先安装Server端(clup)，这里是安装到ubuntu-KVM一台虚拟机上的，使用一键安装命令，SSH连接上Ubuntu执行

wget -qO /tmp/clup.sh --no-check-certificate https://get.csudata.com/csuinst/clup.sh && bash /tmp/clup.sh openclup install

如果是有多个网卡，需要选择一个IP作为服务的IP。然后安装Agent端时需要输入选择的这个IP。
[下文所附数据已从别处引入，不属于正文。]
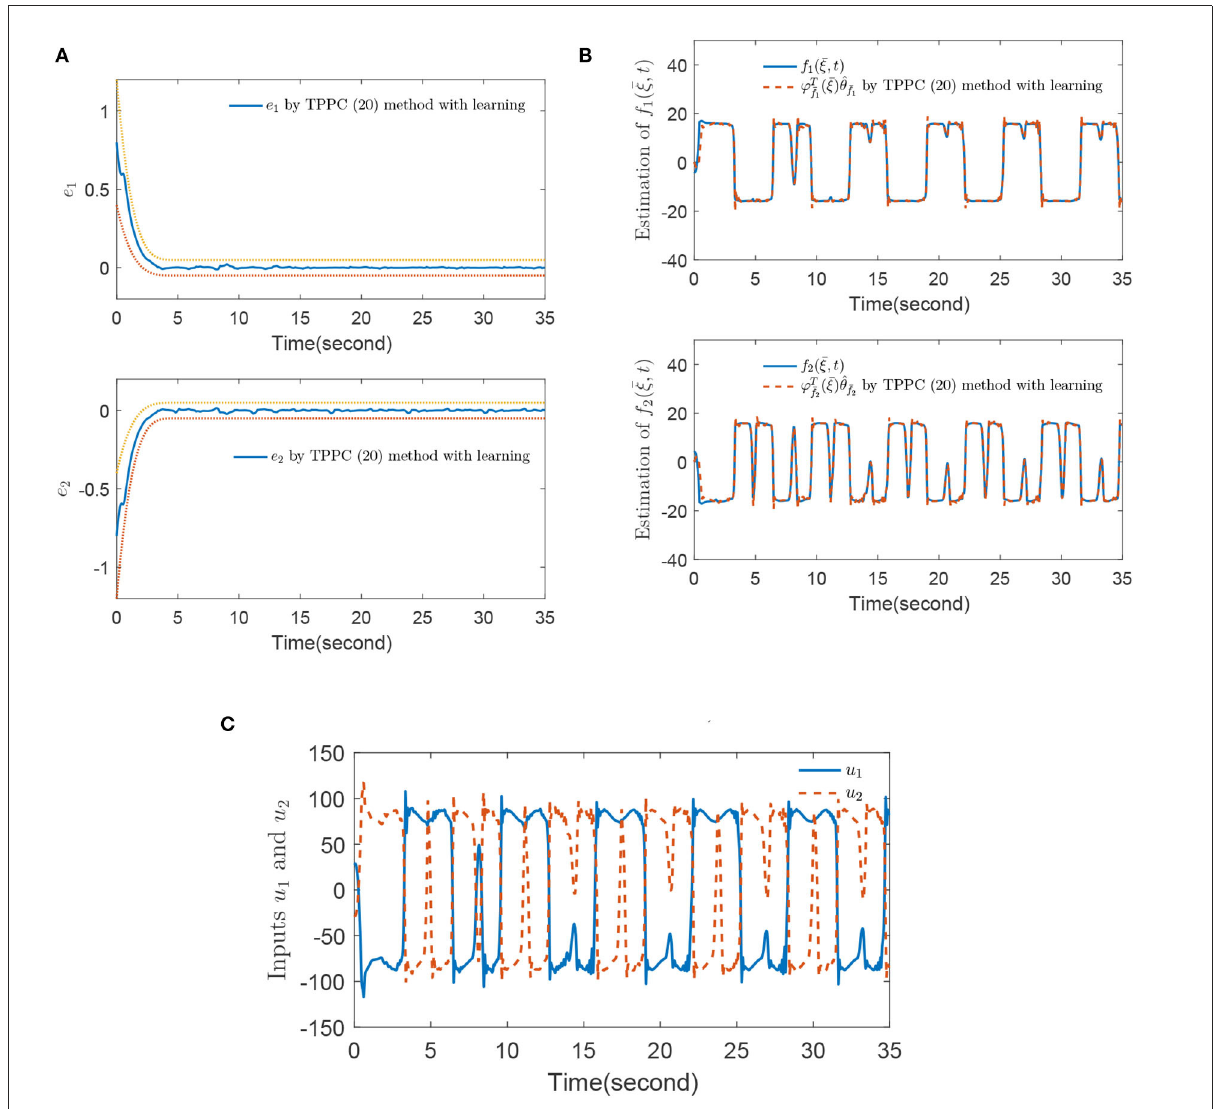
FIGURE4 (A) Tracking errors e 1 and e 2 , (B) estimation of f 1 ( ¯ ξξξ , t ) and f 2 ( ¯ ξξξ , t ), and (C) control inputs u 1 and u 2 by using the TPPC method (Equation 20) with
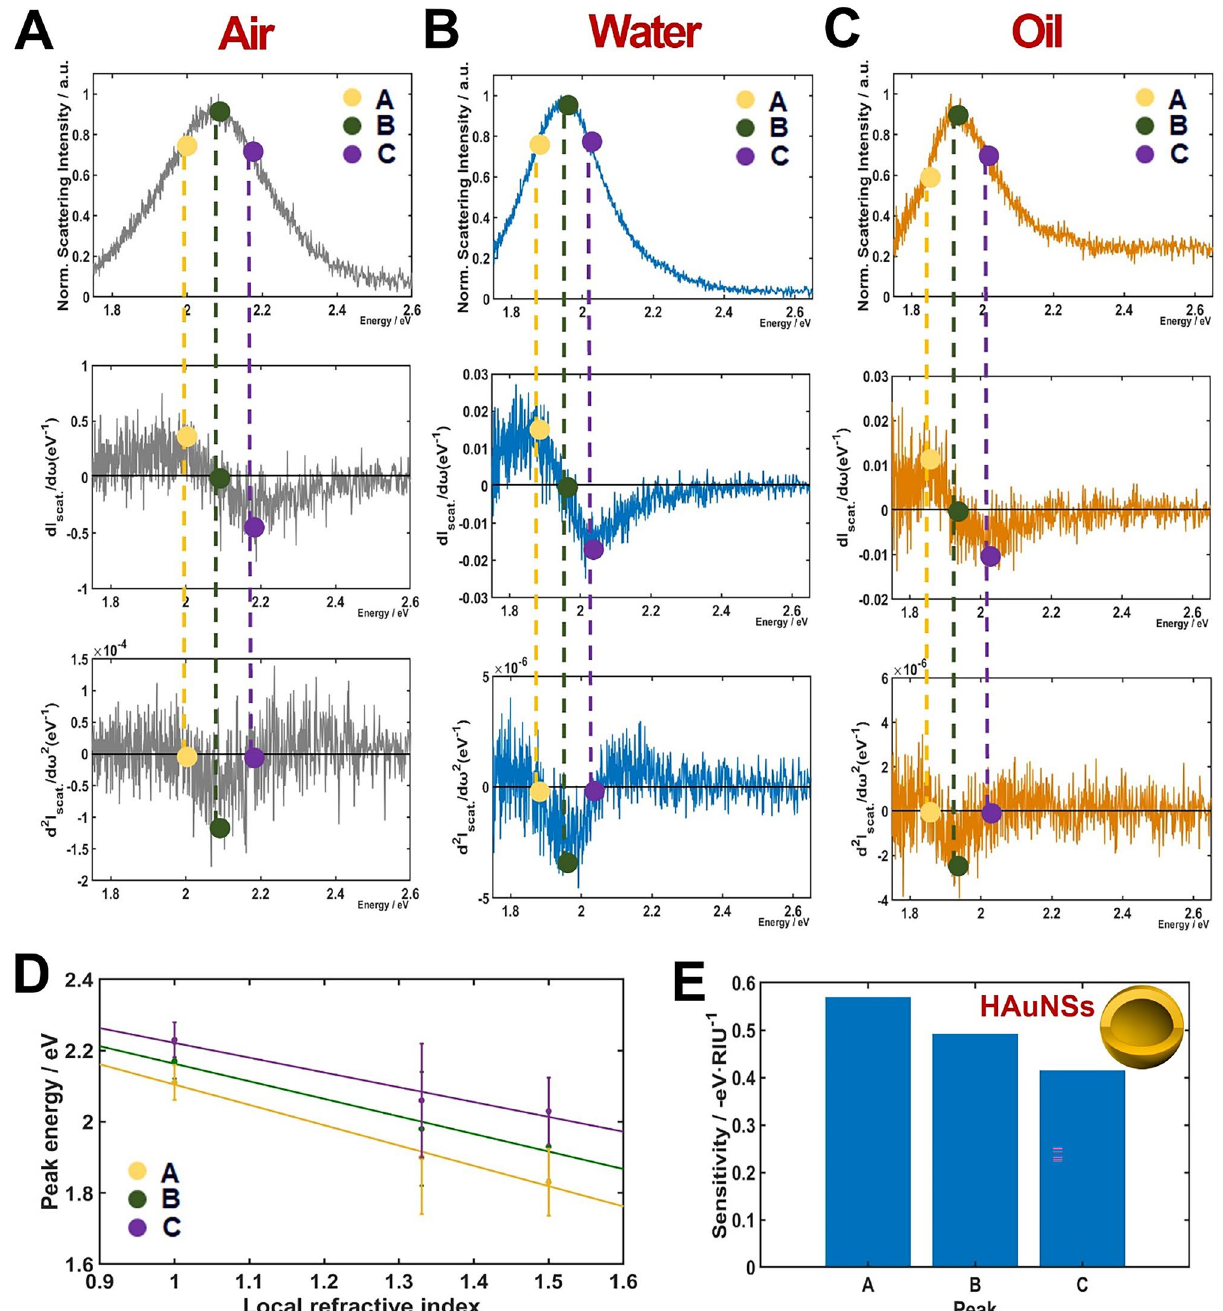
Figure 5. Inflection point method for the single-particle LSPR scattering sensing with HAuNSs in air, water and oil. ( A – C ) LSPR scattering efficiencies (first row) and their first (second row) and second (third row) order derivatives. ( D ) Peak energies plotted against the RI of air, water and oil for points A, B and C, respectively. ( E ) Sensitivity of local RI media on peak shifts A, B and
然后再安装Agent端，在三台数据库主机(10.16.18.160, 10.16.18.161, 10.16.18.162)上执行

wget -qO /tmp/clup.sh --no-check-certificate https://get.csudata.com/csuinst/clup.sh && bash /tmp/clup.sh openclup-agent install

中间需要输入CLup Server所在主机的IP。

安装完成后登录Web页面查看(http://10.16.18.16:8090 用户名：admin，密码：openclup):

3.2 创建集群

创建步骤可以参考我的另一篇文章：新发现：一款非常好用的PostgreSQL数据库管理工具-CSDN博客

主要步骤如下：

首次需要添加一个VIP池
创建集群

添加VIP池

创建集群的步骤参考文章：新发现：一款非常好用的PostgreSQL数据库管理工具-CSDN博客

这里不在赘述，就是Web界面上填写一些主要信息，点击几下就可以将集群搭建起来了。

前面的文章中，是在10.16.18.160和10.16.18.161上创建了一主一备的集群，然后这里再搭建一个备库

4. 一些使用场景的对比

4.1 Repmgr中的数据库切换

假设要把10.16.18.161机器切换成主库。需要先配置用户免密，如何配置用户免密网上文章有很多，这里不再赘述。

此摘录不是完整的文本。